Are vegan bones weaker, lower density, more fractures?
Short answer: On average, slightly: vegans show modestly lower bone density and more fractures. The cause is shortfalls in calcium, protein, D and B12, all fixable.
Iguacel et al. (2019); EPIC-Oxford (2020)
The objection
“Vegans have measurably weaker bones and break more often. The studies say so. You can’t argue with a DEXA scan.”
The answer
The studies do say so, in part, and dodging that would be dishonest. A systematic review of 37,000 people found vegetarians and vegans had lower bone mineral density at the hip and spine, the effect larger in vegans, and EPIC-Oxford found vegans had more fractures, notably hip fractures. These are real signals from good data.

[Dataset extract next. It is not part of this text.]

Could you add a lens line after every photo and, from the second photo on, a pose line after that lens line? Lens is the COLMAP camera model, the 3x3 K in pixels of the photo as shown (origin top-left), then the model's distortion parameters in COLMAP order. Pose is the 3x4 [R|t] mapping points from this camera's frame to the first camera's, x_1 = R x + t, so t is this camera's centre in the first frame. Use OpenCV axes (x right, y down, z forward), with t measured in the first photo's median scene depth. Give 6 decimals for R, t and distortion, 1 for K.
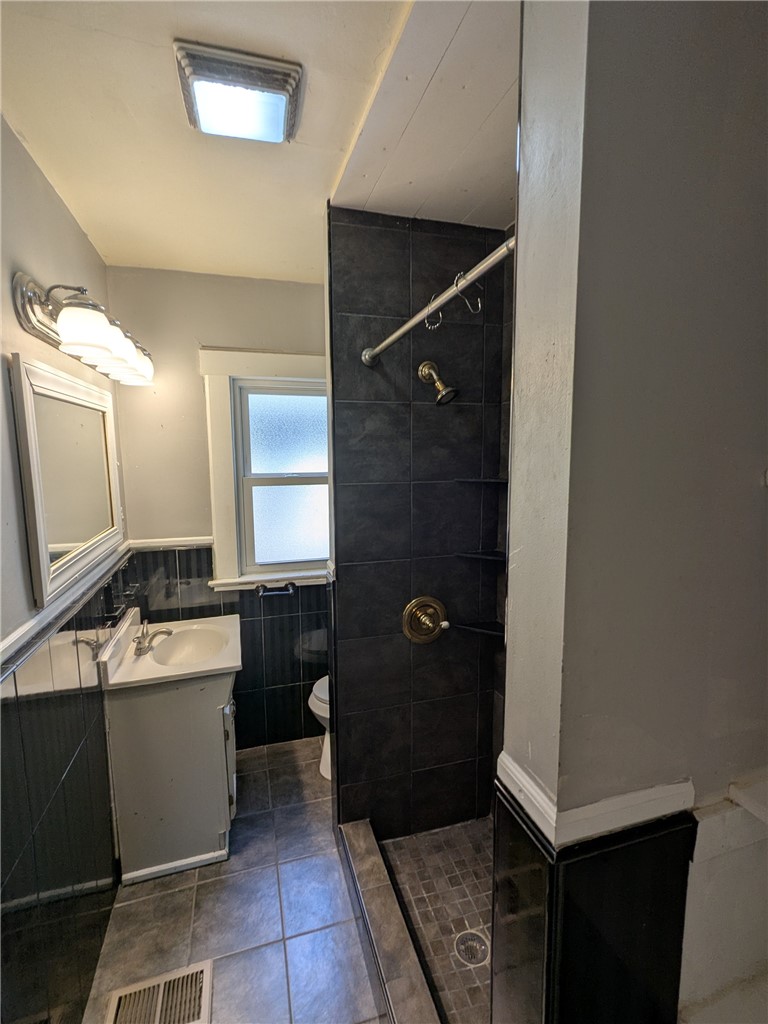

The gap exists; the question is why, and the same studies answer it. The shortfall tracks with lower intakes of calcium, protein, vitamin D and B12, plus lower body weight. EPIC-Oxford is the clincher: when calcium intake reached at least 525 mg a day, the vegan fracture rate matched meat-eaters. The bone responds to nutrients and loading. Whether the calcium passed through a cow makes no difference to it.
It’s also worth keeping the magnitude honest in both directions. One Bayesian meta-analysis judged the density difference small enough to be clinically marginal. But “marginal on average” is no comfort to someone who fractures, so the practical answer is the same: don’t run the diet on shortfalls.
What that means in practice: hit calcium through calcium-set tofu, fortified plant milks, tahini and low-oxalate greens, eat enough protein, sort out vitamin D and B12, and do weight-bearing exercise, which builds bone regardless of diet.
A poorly planned vegan diet can weaken bone, and the data caught exactly that. A planned one, with adequate calcium, protein, D and B12, closes the fracture gap. What does the work is the planning.